David Anderson and some of the damage to the hospital in Ukraine.
David Anderson and some of the damage to the hospital in Ukraine.

A nurse from Montrose volunteering in Ukraine has spoken of his shock after seeing a Russian tank blow up as it fired at a hospital.

David Anderson says he was left reeling when he saw the tank’s burnt-out wreckage.

Its gun was still pointing at the hospital in Trostianets, eastern Ukraine.

He was then shown the devastation inside the hospital – which now cannot be used – as a result of the shelling.

The attack is thought to be one of more than 130 on healthcare facilities since the start of Russia’s invasion of Ukraine.

David looking at the damage to the hospital in eastern Ukraine.

David, a volunteer and humanitarian health adviser with frontline aid charity UK-Med, said: “I find it unbelievable and depressing that a hospital would be deliberately attacked.

“The tank is being guarded as evidence of a war crime and I could not believe what I was seeing.

“I was shown round the wards and there was just devastation everywhere where the tank shells had hit.”

David talking to the hospital director.

David has been in Ukraine since March 14 and is helping to deliver the UK’s aid in the country.

He is no stranger to working on humanitarian missions in crisis countries, having been in Myanmar and Beirut after the explosion in 2020.

‘Been in warzones before – but not on this scale’

He said: “I’ve been in a couple of warzones before – but not on this scale.

“I don’t think you ever get used to going into conflict zones.

“I’m reasonably comfortable with seeing limb injuries, having worked in South Sudan and other places, but, oh my God, the scale of this.

“We walked into one hospital, and they said there were 200 people, but it felt like more.

“There were people with traumatic amputations, flesh burns, blast injuries, just horrific injuries.
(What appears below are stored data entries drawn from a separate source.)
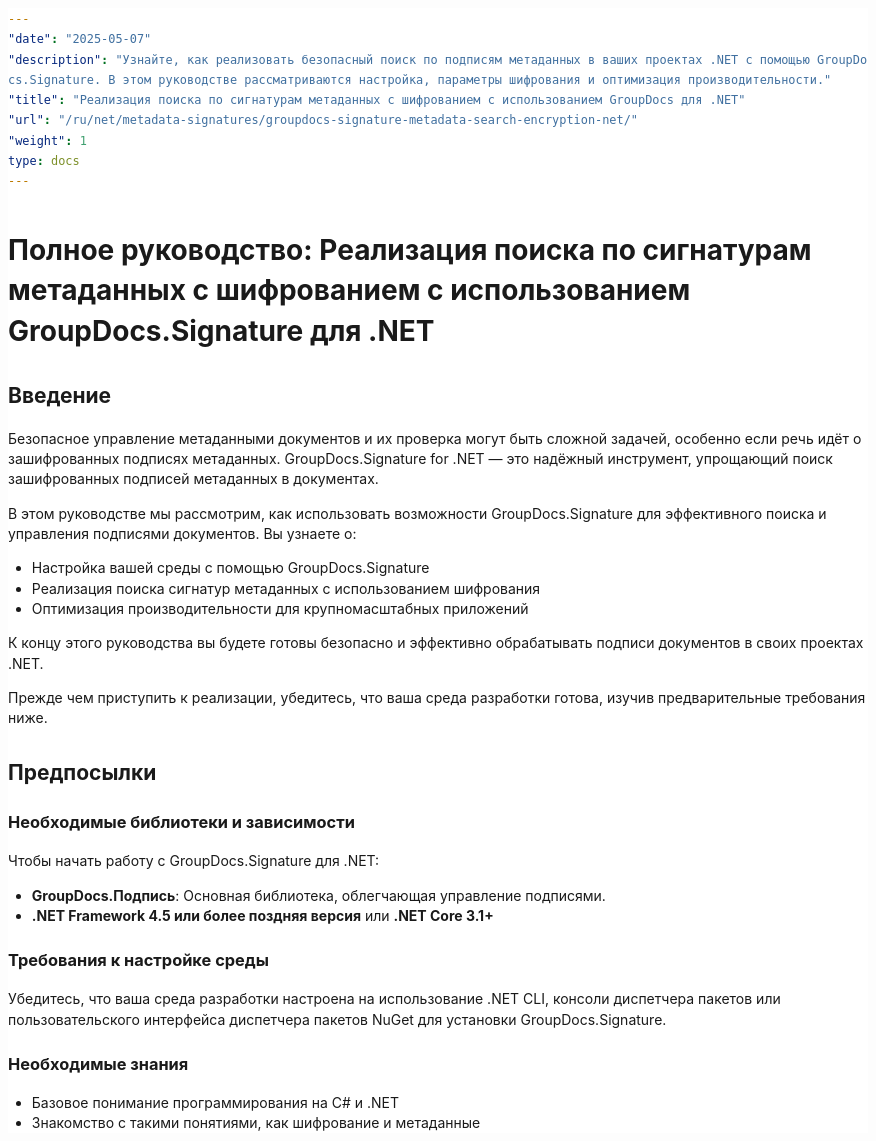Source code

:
 ```yaml
---
"date": "2025-05-07"
"description": "Узнайте, как реализовать безопасный поиск по подписям метаданных в ваших проектах .NET с помощью GroupDocs.Signature. В этом руководстве рассматриваются настройка, параметры шифрования и оптимизация производительности."
"title": "Реализация поиска по сигнатурам метаданных с шифрованием с использованием GroupDocs для .NET"
"url": "/ru/net/metadata-signatures/groupdocs-signature-metadata-search-encryption-net/"
"weight": 1
type: docs
---
```

# Полное руководство: Реализация поиска по сигнатурам метаданных с шифрованием с использованием GroupDocs.Signature для .NET

## Введение

Безопасное управление метаданными документов и их проверка могут быть сложной задачей, особенно если речь идёт о зашифрованных подписях метаданных. GroupDocs.Signature for .NET — это надёжный инструмент, упрощающий поиск зашифрованных подписей метаданных в документах.

В этом руководстве мы рассмотрим, как использовать возможности GroupDocs.Signature для эффективного поиска и управления подписями документов. Вы узнаете о:
- Настройка вашей среды с помощью GroupDocs.Signature
- Реализация поиска сигнатур метаданных с использованием шифрования
- Оптимизация производительности для крупномасштабных приложений

К концу этого руководства вы будете готовы безопасно и эффективно обрабатывать подписи документов в своих проектах .NET.

Прежде чем приступить к реализации, убедитесь, что ваша среда разработки готова, изучив предварительные требования ниже.

## Предпосылки

### Необходимые библиотеки и зависимости
Чтобы начать работу с GroupDocs.Signature для .NET:
- **GroupDocs.Подпись**: Основная библиотека, облегчающая управление подписями.
- **.NET Framework 4.5 или более поздняя версия** или **.NET Core 3.1+**

### Требования к настройке среды
Убедитесь, что ваша среда разработки настроена на использование .NET CLI, консоли диспетчера пакетов или пользовательского интерфейса диспетчера пакетов NuGet для установки GroupDocs.Signature.

### Необходимые знания
- Базовое понимание программирования на C# и .NET
- Знакомство с такими понятиями, как шифрование и метаданные
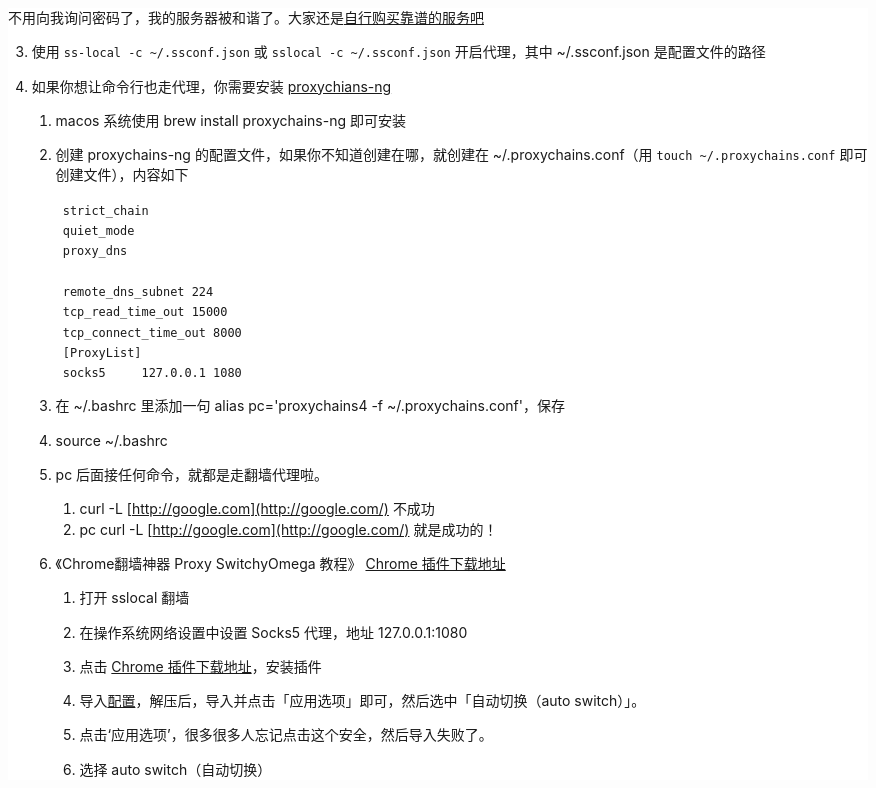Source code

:    不用向我询问密码了，我的服务器被和谐了。大家还是[自行购买靠谱的服务吧](https://jscode.me/t/topic/582)

3. 使用 `ss-local -c ~/.ssconf.json` 或 `sslocal -c ~/.ssconf.json` 开启代理，其中 ~/.ssconf.json 是配置文件的路径

4. 如果你想让命令行也走代理，你需要安装 [proxychians-ng](https://github.com/rofl0r/proxychains-ng)

   1. macos 系统使用 brew install proxychains-ng 即可安装

   2. 创建 proxychains-ng 的配置文件，如果你不知道创建在哪，就创建在 ~/.proxychains.conf（用 `touch ~/.proxychains.conf` 即可创建文件），内容如下

      ```bash
       strict_chain
       quiet_mode
       proxy_dns 
      
       remote_dns_subnet 224
       tcp_read_time_out 15000
       tcp_connect_time_out 8000
       [ProxyList]
       socks5     127.0.0.1 1080
      ```

   3. 在 ~/.bashrc 里添加一句 alias pc='proxychains4 -f ~/.proxychains.conf'，保存

   4. source ~/.bashrc

   5. pc 后面接任何命令，就都是走翻墙代理啦。

      1. curl -L [http://google.com](http://google.com/) 不成功
      2. pc curl -L [http://google.com](http://google.com/) 就是成功的！

   6. 《Chrome翻墙神器 Proxy SwitchyOmega 教程》
      [Chrome 插件下载地址](https://chrome.google.com/webstore/detail/padekgcemlokbadohgkifijomclgjgif)

      1. 打开 sslocal 翻墙

      2. 在操作系统网络设置中设置 Socks5 代理，地址 127.0.0.1:1080

      3. 点击 [Chrome 插件下载地址](https://chrome.google.com/webstore/detail/padekgcemlokbadohgkifijomclgjgif)，安装插件

      4. 导入[配置](https://jscode.me/uploads/default/original/1X/15be26176393443bf33fc8a86e8b283079acaf00.zip)，解压后，导入并点击「应用选项」即可，然后选中「自动切换（auto switch）」。

      5. 点击‘应用选项’，很多很多人忘记点击这个安全，然后导入失败了。

      6. 选择 auto switch（自动切换）

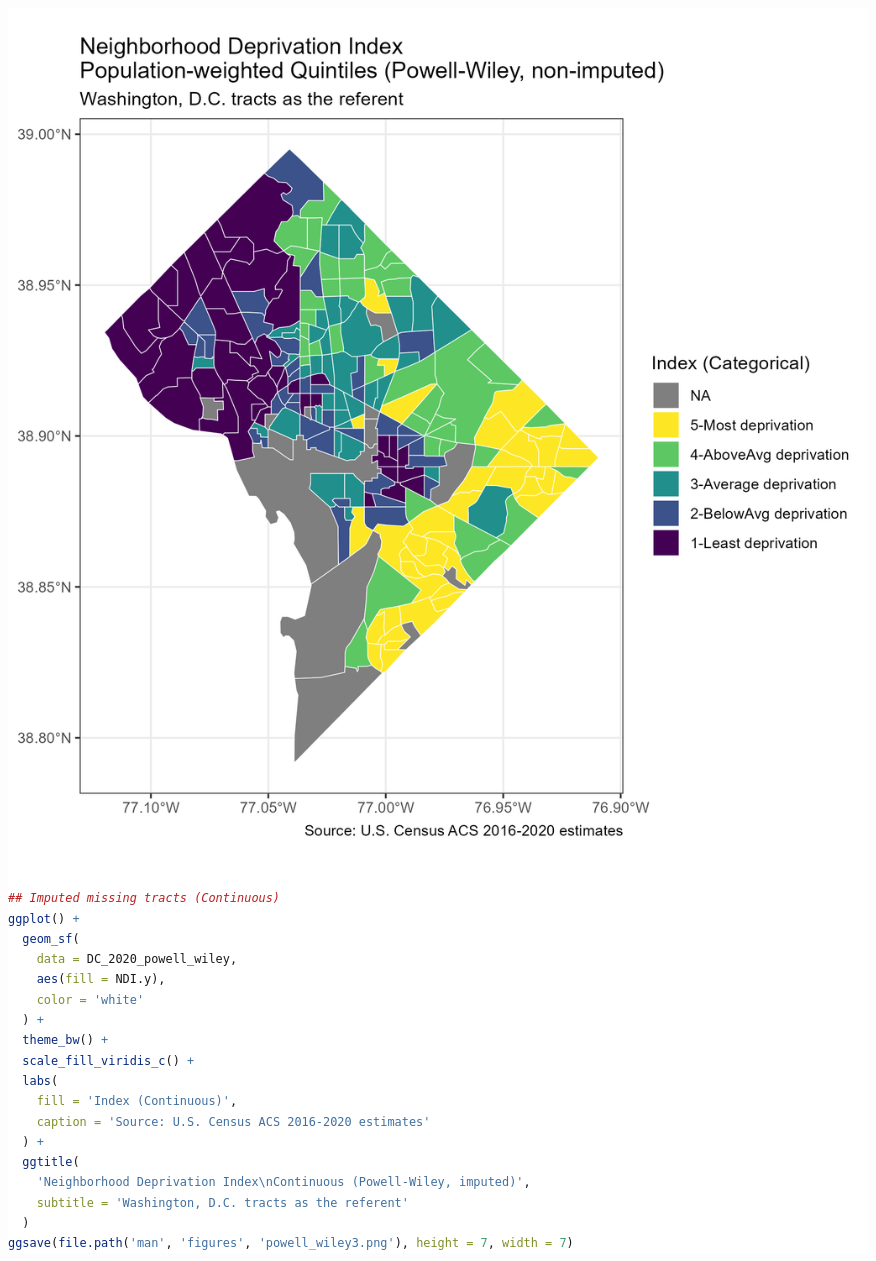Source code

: ![](man/figures/powell_wiley2.png)

``` r
## Imputed missing tracts (Continuous)
ggplot() +
  geom_sf(
    data = DC_2020_powell_wiley,
    aes(fill = NDI.y),
    color = 'white'
  ) +
  theme_bw() +
  scale_fill_viridis_c() +
  labs(
    fill = 'Index (Continuous)',
    caption = 'Source: U.S. Census ACS 2016-2020 estimates'
  ) +
  ggtitle(
    'Neighborhood Deprivation Index\nContinuous (Powell-Wiley, imputed)',
    subtitle = 'Washington, D.C. tracts as the referent'
  )
ggsave(file.path('man', 'figures', 'powell_wiley3.png'), height = 7, width = 7)
```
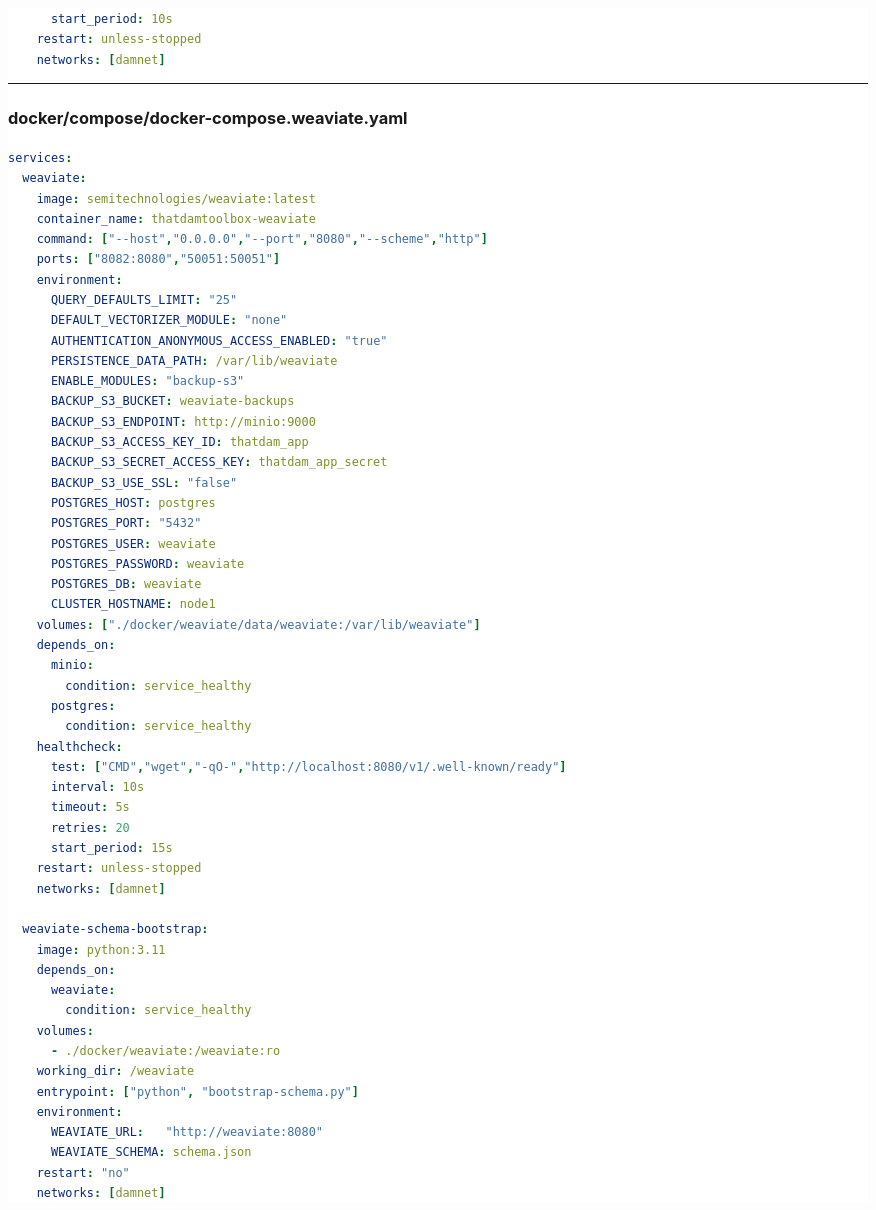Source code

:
 ``` yaml
      start_period: 10s
    restart: unless-stopped
    networks: [damnet]
```

------------------------------------------------------------------------

### docker/compose/docker-compose.weaviate.yaml

``` yaml
services:
  weaviate:
    image: semitechnologies/weaviate:latest
    container_name: thatdamtoolbox-weaviate
    command: ["--host","0.0.0.0","--port","8080","--scheme","http"]
    ports: ["8082:8080","50051:50051"]
    environment:
      QUERY_DEFAULTS_LIMIT: "25"
      DEFAULT_VECTORIZER_MODULE: "none"
      AUTHENTICATION_ANONYMOUS_ACCESS_ENABLED: "true"
      PERSISTENCE_DATA_PATH: /var/lib/weaviate
      ENABLE_MODULES: "backup-s3"
      BACKUP_S3_BUCKET: weaviate-backups
      BACKUP_S3_ENDPOINT: http://minio:9000
      BACKUP_S3_ACCESS_KEY_ID: thatdam_app
      BACKUP_S3_SECRET_ACCESS_KEY: thatdam_app_secret
      BACKUP_S3_USE_SSL: "false"
      POSTGRES_HOST: postgres
      POSTGRES_PORT: "5432"
      POSTGRES_USER: weaviate
      POSTGRES_PASSWORD: weaviate
      POSTGRES_DB: weaviate
      CLUSTER_HOSTNAME: node1
    volumes: ["./docker/weaviate/data/weaviate:/var/lib/weaviate"]
    depends_on:
      minio:
        condition: service_healthy
      postgres:
        condition: service_healthy
    healthcheck:
      test: ["CMD","wget","-qO-","http://localhost:8080/v1/.well-known/ready"]
      interval: 10s
      timeout: 5s
      retries: 20
      start_period: 15s
    restart: unless-stopped
    networks: [damnet]

  weaviate-schema-bootstrap:
    image: python:3.11
    depends_on:
      weaviate:
        condition: service_healthy
    volumes:
      - ./docker/weaviate:/weaviate:ro
    working_dir: /weaviate
    entrypoint: ["python", "bootstrap-schema.py"]
    environment:
      WEAVIATE_URL:   "http://weaviate:8080"
      WEAVIATE_SCHEMA: schema.json
    restart: "no"
    networks: [damnet]
```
It’s the volume that is genuinely astounding.

“People break down in tears and you are almost in tears with them. I think it’s probably the strongest feelings I’ve had going anywhere.

David at the port in Beirut after the explosion in 2020.
David at the port in Beirut after the explosion in 2020.

“Very possibly this depth of feeling is because I’ve never been involved in a crisis like this that is so close to home.

“You are used to humanitarian deployments to conflict zones in Africa, but I never, ever expected to be doing this work in Europe. This situation is unfathomable.”

David said he is aware of the risks he faces and is driven by his determination to help.

“Have I personally felt scared? I’d be a fool to say that I haven’t, but I wouldn’t say that I’ve been asked to go anywhere or do anything I don’t want to do,” he said.

David Anderson during the Ebola response in Sierra Leone.
David Anderson during the Ebola response in Sierra Leone.

“My friends and family back home are obviously worried, and I can understand why.

“People are clearly concerned about my being here, but they all understand that this is what I want to do and the reasons why it is important we help.”

The Foreign, Commonwealth & Development Office has given UK-Med cash and supplies to help Ukraine’s medics deal with mass casualties.

Foreign secretary Liz Truss said: “The Kremlin continues to lie about deliberate attacks on Ukraine’s hospitals and the indiscriminate targeting of civilians.

“Now our vital humanitarian support will help save lives and deliver medical expertise to the frontline.”